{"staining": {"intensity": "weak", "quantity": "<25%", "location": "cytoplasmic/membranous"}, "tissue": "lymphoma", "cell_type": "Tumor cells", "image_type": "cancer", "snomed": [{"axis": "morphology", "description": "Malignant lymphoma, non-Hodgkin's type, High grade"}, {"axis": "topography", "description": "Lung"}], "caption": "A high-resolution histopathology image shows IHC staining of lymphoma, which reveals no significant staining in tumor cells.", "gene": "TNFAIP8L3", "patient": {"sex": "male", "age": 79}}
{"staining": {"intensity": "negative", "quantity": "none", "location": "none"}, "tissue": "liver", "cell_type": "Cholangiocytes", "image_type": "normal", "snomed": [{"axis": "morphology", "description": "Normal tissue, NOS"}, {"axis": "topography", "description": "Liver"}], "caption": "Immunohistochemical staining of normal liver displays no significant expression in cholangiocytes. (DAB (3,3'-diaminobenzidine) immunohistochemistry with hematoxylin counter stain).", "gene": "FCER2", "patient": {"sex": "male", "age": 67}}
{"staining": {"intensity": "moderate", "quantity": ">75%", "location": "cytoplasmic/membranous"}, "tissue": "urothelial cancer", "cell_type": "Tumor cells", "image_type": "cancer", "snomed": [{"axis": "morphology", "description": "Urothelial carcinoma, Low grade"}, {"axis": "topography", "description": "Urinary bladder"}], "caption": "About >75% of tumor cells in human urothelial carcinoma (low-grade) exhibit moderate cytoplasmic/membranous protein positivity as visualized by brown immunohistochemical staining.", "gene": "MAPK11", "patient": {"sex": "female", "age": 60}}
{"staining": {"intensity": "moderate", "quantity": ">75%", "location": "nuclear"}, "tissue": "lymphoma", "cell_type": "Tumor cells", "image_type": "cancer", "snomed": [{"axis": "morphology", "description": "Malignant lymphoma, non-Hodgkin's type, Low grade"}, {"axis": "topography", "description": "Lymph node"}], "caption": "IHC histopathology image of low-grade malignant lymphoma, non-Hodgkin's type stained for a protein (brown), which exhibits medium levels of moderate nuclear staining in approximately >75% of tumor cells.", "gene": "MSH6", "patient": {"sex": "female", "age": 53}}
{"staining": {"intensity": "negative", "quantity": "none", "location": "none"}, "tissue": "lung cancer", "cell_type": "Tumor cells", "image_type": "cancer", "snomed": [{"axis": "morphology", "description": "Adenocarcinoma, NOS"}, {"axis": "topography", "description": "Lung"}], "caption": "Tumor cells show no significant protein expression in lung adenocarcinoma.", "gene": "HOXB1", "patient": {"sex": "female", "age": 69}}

• What you need to do: Transcribe the whole listing exactly.

• Exercise output:
{"staining": {"intensity": "weak", "quantity": "<25%", "location": "cytoplasmic/membranous"}, "tissue": "lymphoma", "cell_type": "Tumor cells", "image_type": "cancer", "snomed": [{"axis": "morphology", "description": "Malignant lymphoma, non-Hodgkin's type, High grade"}, {"axis": "topography", "description": "Lung"}], "caption": "A high-resolution histopathology image shows IHC staining of lymphoma, which reveals no significant staining in tumor cells.", "gene": "TNFAIP8L3", "patient": {"sex": "male", "age": 79}}
{"staining": {"intensity": "negative", "quantity": "none", "location": "none"}, "tissue": "liver", "cell_type": "Cholangiocytes", "image_type": "normal", "snomed": [{"axis": "morphology", "description": "Normal tissue, NOS"}, {"axis": "topography", "description": "Liver"}], "caption": "Immunohistochemical staining of normal liver displays no significant expression in cholangiocytes. (DAB (3,3'-diaminobenzidine) immunohistochemistry with hematoxylin counter stain).", "gene": "FCER2", "patient": {"sex": "male", "age": 67}}
{"staining": {"intensity": "moderate", "quantity": ">75%", "location": "cytoplasmic/membranous"}, "tissue": "urothelial cancer", "cell_type": "Tumor cells", "image_type": "cancer", "snomed": [{"axis": "morphology", "description": "Urothelial carcinoma, Low grade"}, {"axis": "topography", "description": "Urinary bladder"}], "caption": "About >75% of tumor cells in human urothelial carcinoma (low-grade) exhibit moderate cytoplasmic/membranous protein positivity as visualized by brown immunohistochemical staining.", "gene": "MAPK11", "patient": {"sex": "female", "age": 60}}
{"staining": {"intensity": "moderate", "quantity": ">75%", "location": "nuclear"}, "tissue": "lymphoma", "cell_type": "Tumor cells", "image_type": "cancer", "snomed": [{"axis": "morphology", "description": "Malignant lymphoma, non-Hodgkin's type, Low grade"}, {"axis": "topography", "description": "Lymph node"}], "caption": "IHC histopathology image of low-grade malignant lymphoma, non-Hodgkin's type stained for a protein (brown), which exhibits medium levels of moderate nuclear staining in approximately >75% of tumor cells.", "gene": "MSH6", "patient": {"sex": "female", "age": 53}}
{"staining": {"intensity": "negative", "quantity": "none", "location": "none"}, "tissue": "lung cancer", "cell_type": "Tumor cells", "image_type": "cancer", "snomed": [{"axis": "morphology", "description": "Adenocarcinoma, NOS"}, {"axis": "topography", "description": "Lung"}], "caption": "Tumor cells show no significant protein expression in lung adenocarcinoma.", "gene": "HOXB1", "patient": {"sex": "female", "age": 69}}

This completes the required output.